------ TEXTE
(ce texte est très long et un peu plus rédigé, c'est parce que je l'ai écrit pour un concours de carnet et récit de voyage... avant de me rendre compte que je devais en couper la moitié pour me plier aux consignes du concours! Et donc oui, sorry it's french and I won't translate...Use Google for that! ; ) )
14 Mars 2010, Buffalo
Après Detroit, me voilà donc à Buffalo, dans l'état de New-York. C'est ma dernière destination avant de repasser par la Grosse Pomme pour prendre mon vol retour. Si je suis venue à Buffalo, c'est parce que je suis passionnée d'architecture industrielle, et qu'y sont réunis les plus impressionnants "Grain Elevators" des Etats-Unis. Grain Elevator? Ascenceur à grain? La traduction la plus proche serait silo à grain. Mais beaucoup plus imposant que ceux que l'on peut croiser sur les routes de campagne françaises. A Buffalo, ces monstres monolithiques sont à l'abandon, en état de décrépitude en bordure de la rivière. Mystérieux pour quiconque leur prête un peu d'attention.
------------
CONSIGNE 1: Reproduisez à l'identique le passage du récit de voyage à Buffalo qui commence aux mots « (ce texte est » et s'arrête après « for that! ; ) ) ».
CONSIGNE 2: Poursuivez le récit de voyage à Buffalo à la suite de sa dernière phrase.
------ JEU DE DONNÉES
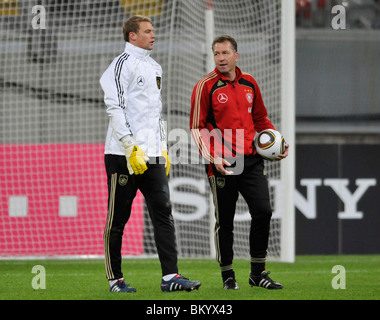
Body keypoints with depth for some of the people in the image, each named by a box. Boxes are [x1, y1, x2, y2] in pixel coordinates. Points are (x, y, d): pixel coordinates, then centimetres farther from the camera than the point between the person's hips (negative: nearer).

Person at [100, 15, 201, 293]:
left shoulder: (155, 68, 20)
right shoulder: (122, 64, -6)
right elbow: (115, 108, -13)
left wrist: (163, 148, 18)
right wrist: (131, 147, -19)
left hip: (153, 155, 7)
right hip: (123, 155, -7)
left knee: (163, 212, -3)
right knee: (118, 218, 1)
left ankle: (170, 276, -8)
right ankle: (115, 279, 9)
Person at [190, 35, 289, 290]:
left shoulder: (249, 83, 11)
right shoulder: (206, 86, -4)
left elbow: (260, 118, 23)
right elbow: (197, 128, -5)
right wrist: (213, 157, -17)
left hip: (251, 160, 4)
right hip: (222, 164, -4)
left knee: (263, 212, -4)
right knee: (224, 220, 2)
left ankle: (258, 273, 7)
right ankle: (228, 276, 14)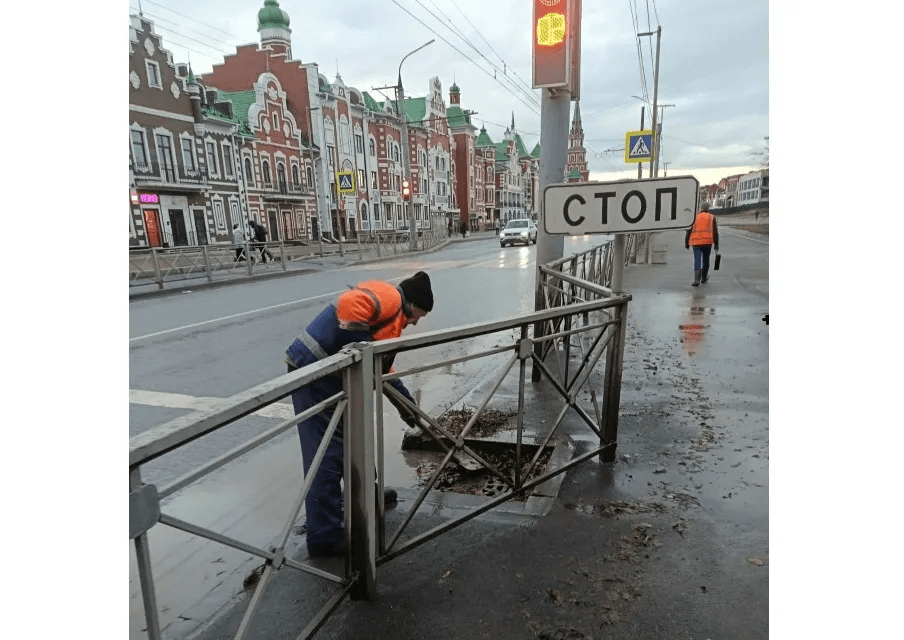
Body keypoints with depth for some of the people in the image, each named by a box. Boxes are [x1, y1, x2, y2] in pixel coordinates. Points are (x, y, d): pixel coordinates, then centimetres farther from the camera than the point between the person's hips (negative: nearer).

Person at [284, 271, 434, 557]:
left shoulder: (393, 316, 24)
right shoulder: (389, 296, -8)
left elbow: (381, 367, 30)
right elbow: (348, 304, -28)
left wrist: (406, 402, 30)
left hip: (331, 376, 11)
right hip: (313, 375, -11)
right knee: (327, 455, -6)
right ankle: (324, 538, 4)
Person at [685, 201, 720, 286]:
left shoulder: (695, 216, 5)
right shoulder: (712, 217, 9)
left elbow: (689, 230, 2)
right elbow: (715, 232, 7)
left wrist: (686, 242, 9)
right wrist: (716, 244, 11)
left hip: (696, 242, -1)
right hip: (707, 241, 1)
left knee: (697, 260, -4)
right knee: (706, 259, 18)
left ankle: (697, 280, -19)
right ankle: (704, 278, 31)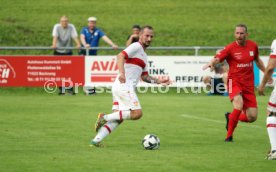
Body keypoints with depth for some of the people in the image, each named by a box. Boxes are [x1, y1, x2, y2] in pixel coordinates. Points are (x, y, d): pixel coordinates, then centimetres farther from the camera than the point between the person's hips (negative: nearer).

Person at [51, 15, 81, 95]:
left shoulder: (71, 27, -3)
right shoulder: (57, 27, -6)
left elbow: (75, 36, -15)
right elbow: (55, 36, -22)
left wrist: (78, 44, -34)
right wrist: (54, 44, -41)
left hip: (68, 51, 0)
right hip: (58, 51, 0)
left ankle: (70, 89, -3)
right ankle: (61, 89, 7)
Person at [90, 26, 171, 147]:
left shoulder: (143, 55, 27)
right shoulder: (136, 46, -4)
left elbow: (144, 77, 29)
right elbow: (120, 56, -20)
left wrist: (159, 81, 19)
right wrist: (121, 73, -34)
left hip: (119, 87, 10)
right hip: (124, 86, -10)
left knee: (117, 118, 4)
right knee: (137, 113, -15)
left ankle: (96, 140, -2)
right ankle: (105, 118, -14)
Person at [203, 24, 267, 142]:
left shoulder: (253, 46, 6)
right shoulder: (230, 48, -8)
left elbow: (257, 60, 25)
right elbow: (218, 58, -21)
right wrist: (211, 63, -43)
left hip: (249, 85, 4)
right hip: (234, 82, -4)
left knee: (252, 117, -2)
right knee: (239, 105, -31)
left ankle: (230, 117, 29)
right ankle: (229, 135, -15)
------------
RÉPONSE 1:
(ce texte est très long et un peu plus rédigé, c'est parce que je l'ai écrit pour un concours de carnet et récit de voyage... avant de me rendre compte que je devais en couper la moitié pour me plier aux consignes du concours! Et donc oui, sorry it's french and I won't translate...Use Google for that! ; ) )

RÉPONSE 2:
Ils ne servent plus aujourd'hui à l'industrie agricole mais sont un témoignage de l'âge d'or de Buffalo en tant que "grenier du monde" au 19ième siècle. Aux Etats-Unis, les céréales sont cultivées en abondance dans le Midwest (Minnesota - Iowa- Missouri- Wisconsin - Illinois - Michigan - Indiana - Ohio). A l'époque, la production était acheminée soit par bateau vers la Nouvelle Orléans puis l'Europe, soit vers l'Est américain par voie ferrée à travers les Appalches. Un trajet très long et fastidieux, qui aboutissait à la perte d'une grosse partie de la cargaison.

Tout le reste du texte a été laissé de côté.